Les États-Unis et l'Équateur ont conclu des négociations pour conclure un accord commercial réciproque

Les gouvernements de l’Équateur et des États-Unis ont conclu des négociations en vue d’un « accord commercial réciproque », censé être axé sur l’annulation des droits de douane allant jusqu’à 15 % imposés par le président Donald Trump sur les produits équatoriens, après qu’ils aient déjà été éliminés sur certaines importations depuis novembre dernier, comme dans le cas des bananes et du cacao.

C'est ce qu'a annoncé vendredi le représentant américain au Commerce, Jamieson Greer, qui espère signer l'accord dans les semaines à venir, sans donner plus de détails sur sa portée et ses conditions.

« Cet accord représente une nouvelle plate-forme pour promouvoir la prospérité, et son entrée en vigueur rapide contribuera à l'expansion et à la diversification du commerce et des investissements bilatéraux, pour le bénéfice mutuel des deux pays et de leurs peuples », a déclaré Greer dans sa communication.

Pour sa part, le président de l'Équateur, Daniel Noboa, a publié un message sur les réseaux sociaux dans lequel il a assuré que la priorité de l'accord a été placée sur l'offre d'opportunités économiques à la population équatorienne.

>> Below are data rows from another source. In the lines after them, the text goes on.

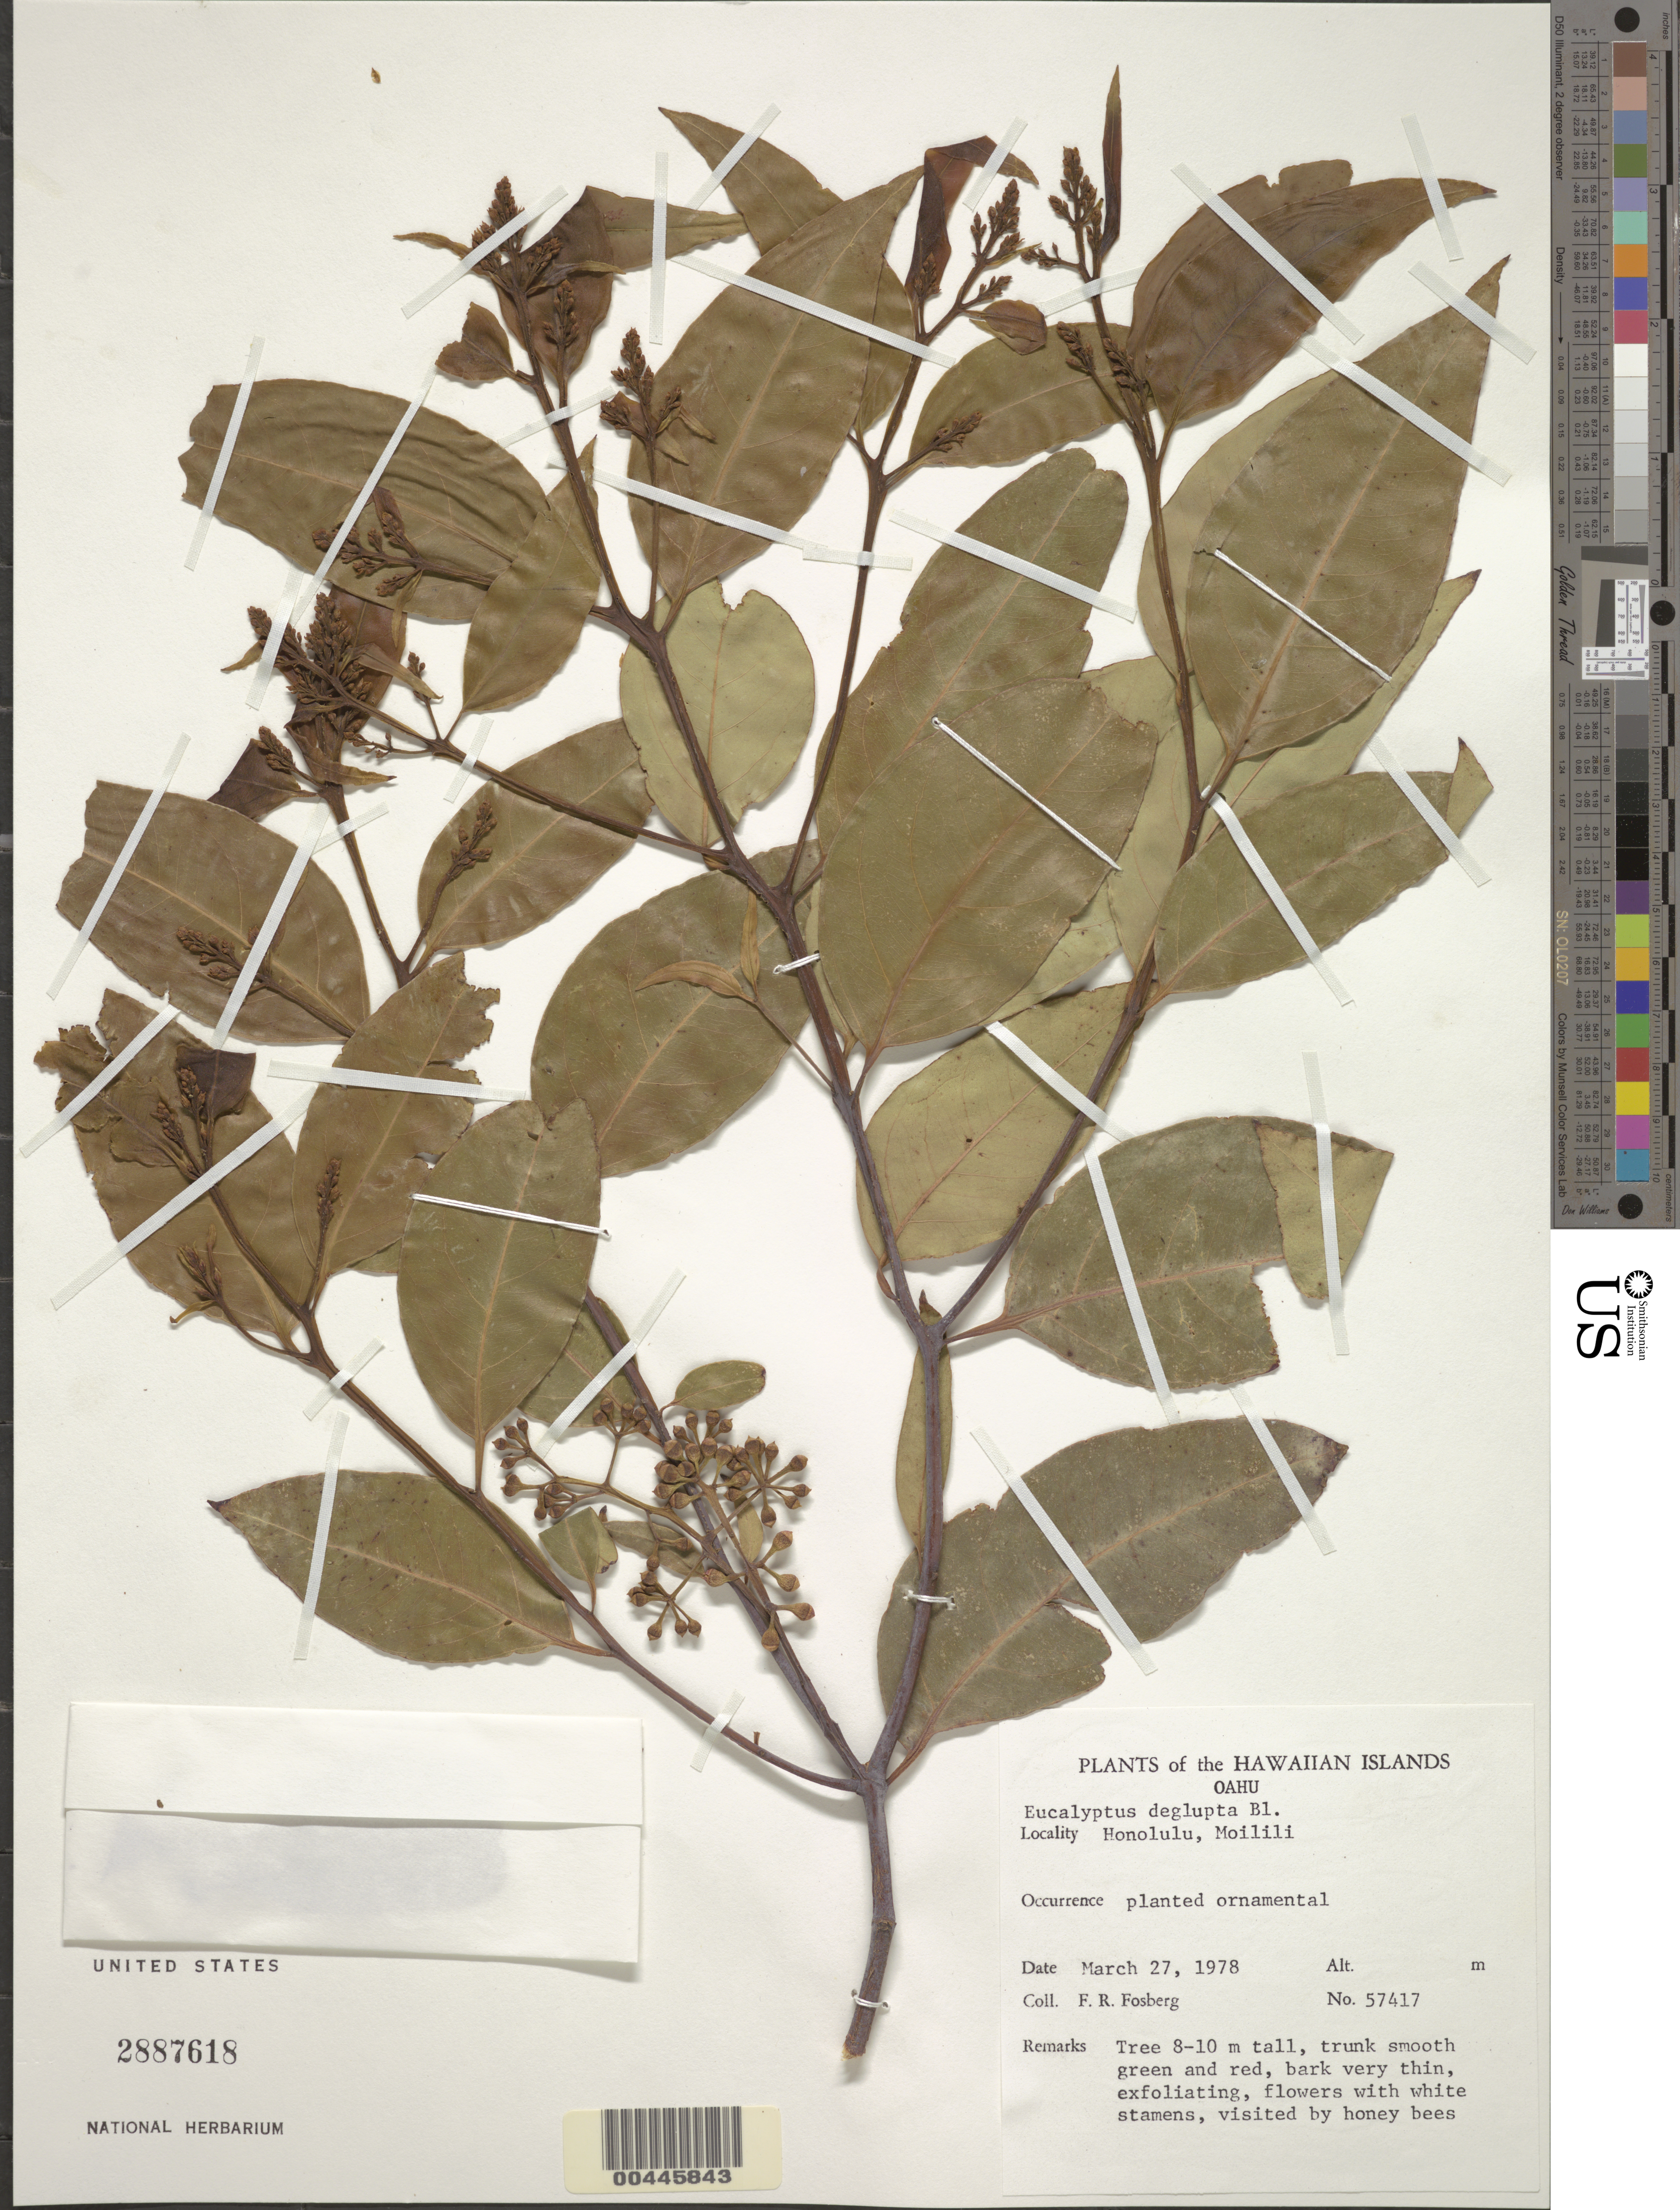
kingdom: Plantae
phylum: Tracheophyta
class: Magnoliopsida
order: Myrtales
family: Myrtaceae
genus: Eucalyptus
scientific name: Eucalyptus deglupta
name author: Blume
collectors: F. R. Fosberg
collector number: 57417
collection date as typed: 27 Mar 1978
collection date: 1978-03-27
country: United States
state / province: Hawaii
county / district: Honolulu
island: Oahu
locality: Honolulu, Moilili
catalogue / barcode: US 2887618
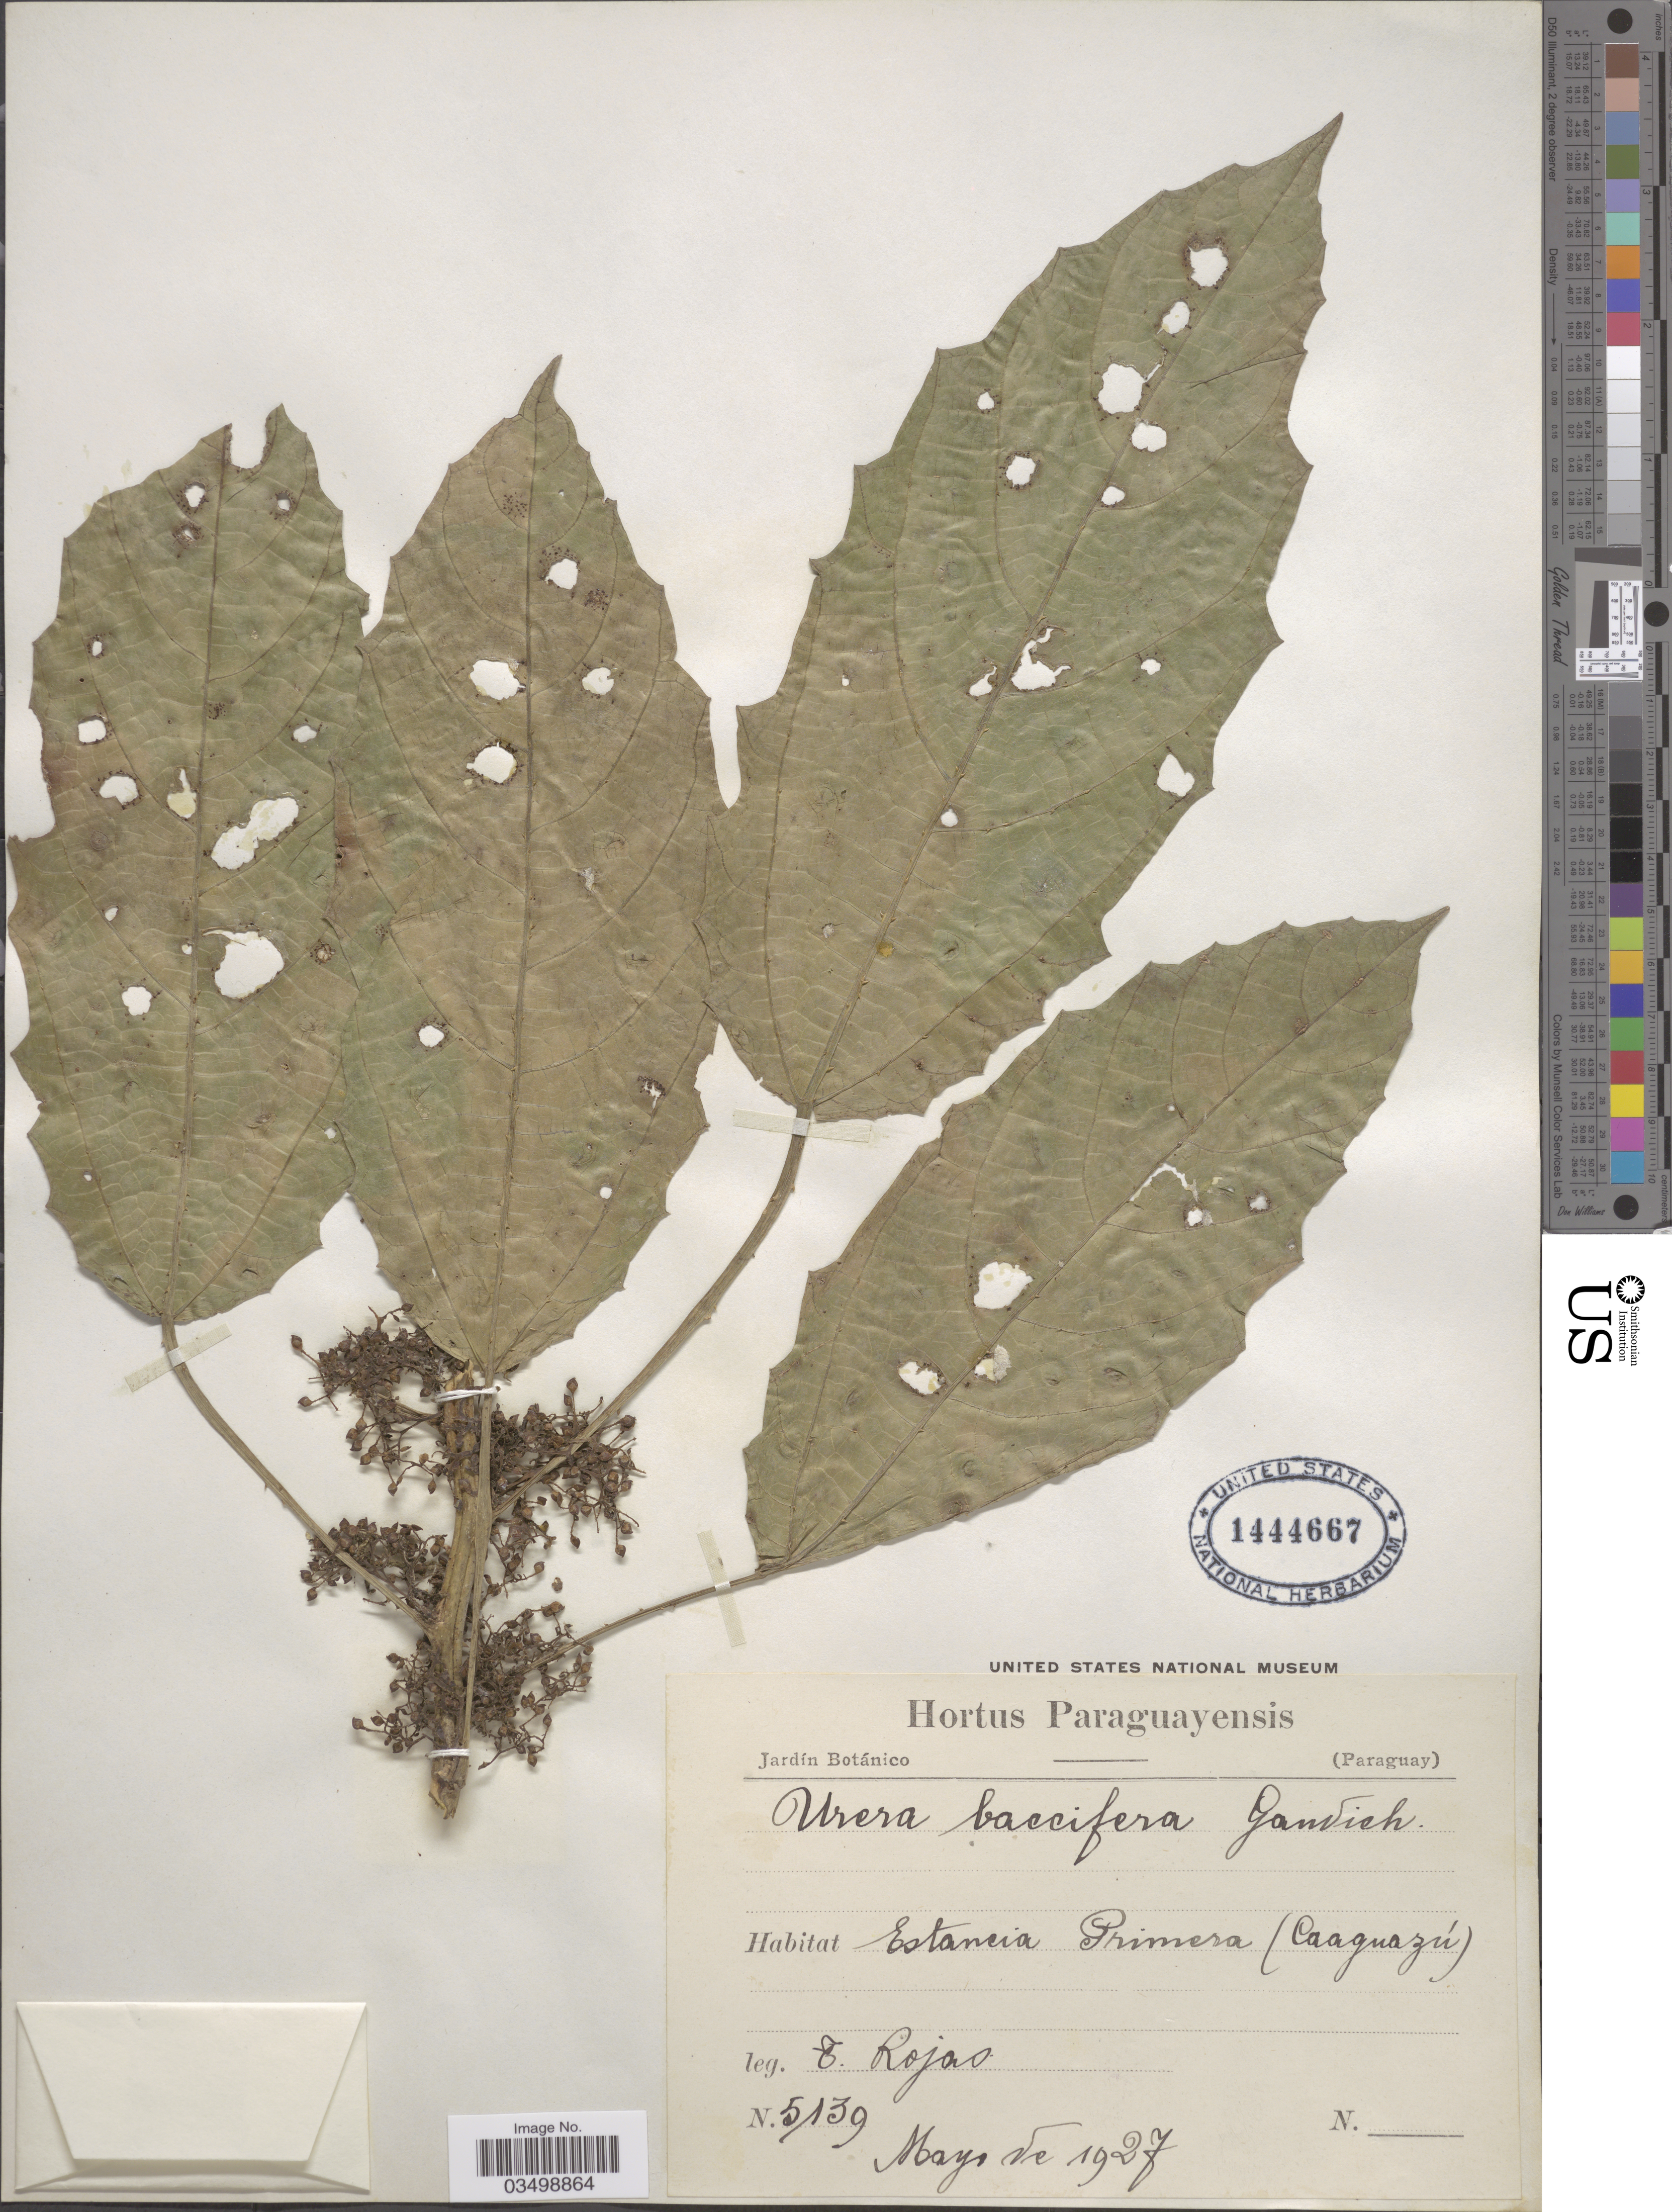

« C'est ainsi que nous construisons un pays. Dans la négociation d'accords commerciaux, je donne toujours la priorité à un principe : ceux qui travaillent, produisent et veulent progresser ont des opportunités qui n'existaient pas auparavant », a déclaré Noboa.

Les droits de douane de Trump sur l'Équateur ont commencé en avril dernier à 10 % et sont passés à 15 % en août, tandis qu'en novembre ils ont été supprimés pour certains produits comme les bananes et le cacao, deux des stars de la chaîne d'exportation du pays andin.

En échange, l'accord-cadre conclu à l'époque prévoyait que l'Équateur réduirait ou éliminerait les droits de douane dans des secteurs clés pour les États-Unis, tels que les machines, les produits de santé, les produits issus des technologies de l'information et de la communication (TIC), les produits chimiques, les moteurs de véhicules et certains produits agricoles.

Donald Trump a rencontré

De même, l’Équateur a dû évaluer comment éliminer ce que les États-Unis appellent des « barrières non tarifaires », estimant qu’elles « affectent le commerce dans des domaines prioritaires », comme ne pas restreindre l’accès « par la simple utilisation de certains termes liés au fromage et à la viande ».

Un autre engagement de l’Équateur était de mettre en œuvre « une interdiction de l’importation de biens produits par le travail forcé ou obligatoire », visant à affecter à terme les importations en provenance principalement de pays asiatiques.

L'Équateur a également accepté de ne pas imposer de taxes sur les services numériques discriminatoires à l'égard des entreprises américaines et de soutenir l'adoption d'un moratoire permanent sur les droits de douane sur les transmissions électroniques au sein de l'Organisation mondiale du commerce (OMC).

D'autre part, il devra « mettre pleinement en œuvre les obligations de l'accord de l'OMC sur les subventions à la pêche, ainsi qu'« améliorer la gouvernance du secteur forestier et lutter contre l'exploitation forestière illégale ; promouvoir une économie plus efficace dans l’utilisation des ressources et lutter contre le commerce illégal des espèces sauvages.

En 2024, la balance commerciale de l'Équateur avec les États-Unis a enregistré un déficit de 644,5 millions de dollars, selon les statistiques de la Banque centrale de l'Équateur, enregistrant des exportations d'une valeur de 7,024 millions de dollars et des importations d'une valeur de 7,668 millions de dollars.

Cependant, si l'on exclut le pétrole et ses dérivés, les échanges commerciaux ont enregistré un excédent pour l'Équateur de 2,306 millions de dollars, enregistrant des exportations d'une valeur de 5,043 millions de dollars et des importations d'une valeur de 2,737 millions de dollars.